The culprit turned out to be the scope of a variable in SQL versus the scope most (object orientated) developers are used to in the language they usually code in.
The problem can be illustrated with this syntax:
DECLARE @Counter INT = 1
WHILE @Counter < 5 BEGIN
DECLARE @Var VARCHAR(MAX)
IF @Counter = 2
SET @Var = ‘SomeValue’
SELECT @Var
SET @Counter += 1
END
The way scope works for variables in T-SQL is “batch scope”, whereas most OO developers are used to the scope being limited within the innermost context.
The way it functions in SQL is that in the first iteration of the while loop the variable “@Var” gets declared but not assigned a value.
Thus, when selecting it out, the result will be NULL.
However in the second iteration, the variable is already declared once, so SQL Server will not “recreate” it, because the scope is “batch scope”.
So here it’ll just be assigned the value “SomeValue”.

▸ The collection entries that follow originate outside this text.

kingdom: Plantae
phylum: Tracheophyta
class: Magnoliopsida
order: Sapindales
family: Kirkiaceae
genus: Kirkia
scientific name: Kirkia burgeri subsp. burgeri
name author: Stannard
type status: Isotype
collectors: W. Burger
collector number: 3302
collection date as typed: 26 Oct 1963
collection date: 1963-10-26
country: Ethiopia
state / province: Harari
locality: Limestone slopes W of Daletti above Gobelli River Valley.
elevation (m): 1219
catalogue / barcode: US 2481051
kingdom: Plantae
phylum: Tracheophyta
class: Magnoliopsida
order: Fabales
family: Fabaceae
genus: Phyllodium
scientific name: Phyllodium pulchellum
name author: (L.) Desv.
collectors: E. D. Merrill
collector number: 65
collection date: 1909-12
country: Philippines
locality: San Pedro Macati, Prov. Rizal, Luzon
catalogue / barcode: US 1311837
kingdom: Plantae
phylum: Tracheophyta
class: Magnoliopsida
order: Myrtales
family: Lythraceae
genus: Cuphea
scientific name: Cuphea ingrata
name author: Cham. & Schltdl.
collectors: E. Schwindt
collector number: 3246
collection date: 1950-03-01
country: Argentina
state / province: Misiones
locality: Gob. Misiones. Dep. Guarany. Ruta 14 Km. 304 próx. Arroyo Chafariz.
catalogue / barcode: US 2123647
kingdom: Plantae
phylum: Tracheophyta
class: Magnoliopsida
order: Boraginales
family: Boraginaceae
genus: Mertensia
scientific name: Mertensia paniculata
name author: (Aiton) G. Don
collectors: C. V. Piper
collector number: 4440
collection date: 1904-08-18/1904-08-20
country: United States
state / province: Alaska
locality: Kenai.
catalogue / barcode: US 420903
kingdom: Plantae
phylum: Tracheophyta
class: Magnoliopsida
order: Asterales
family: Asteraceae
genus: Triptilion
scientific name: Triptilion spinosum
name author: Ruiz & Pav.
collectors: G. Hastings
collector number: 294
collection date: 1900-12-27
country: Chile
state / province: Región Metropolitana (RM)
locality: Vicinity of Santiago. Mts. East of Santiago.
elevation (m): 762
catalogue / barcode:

The third iteration is like the second. The variable is already declared, and because it in the previous iteration had the value set to “SomeValue”, that value will persist in this iteration, and all subsequent iterations until another value is set.
This is a source of errors if not careful, because the object orientated developer will – if not aware of this – most likely read the above as only iteration 2 will contain the value “SomeValue”, whereas all other iterations will contain NULL.
But because of the batch scope, it is not so.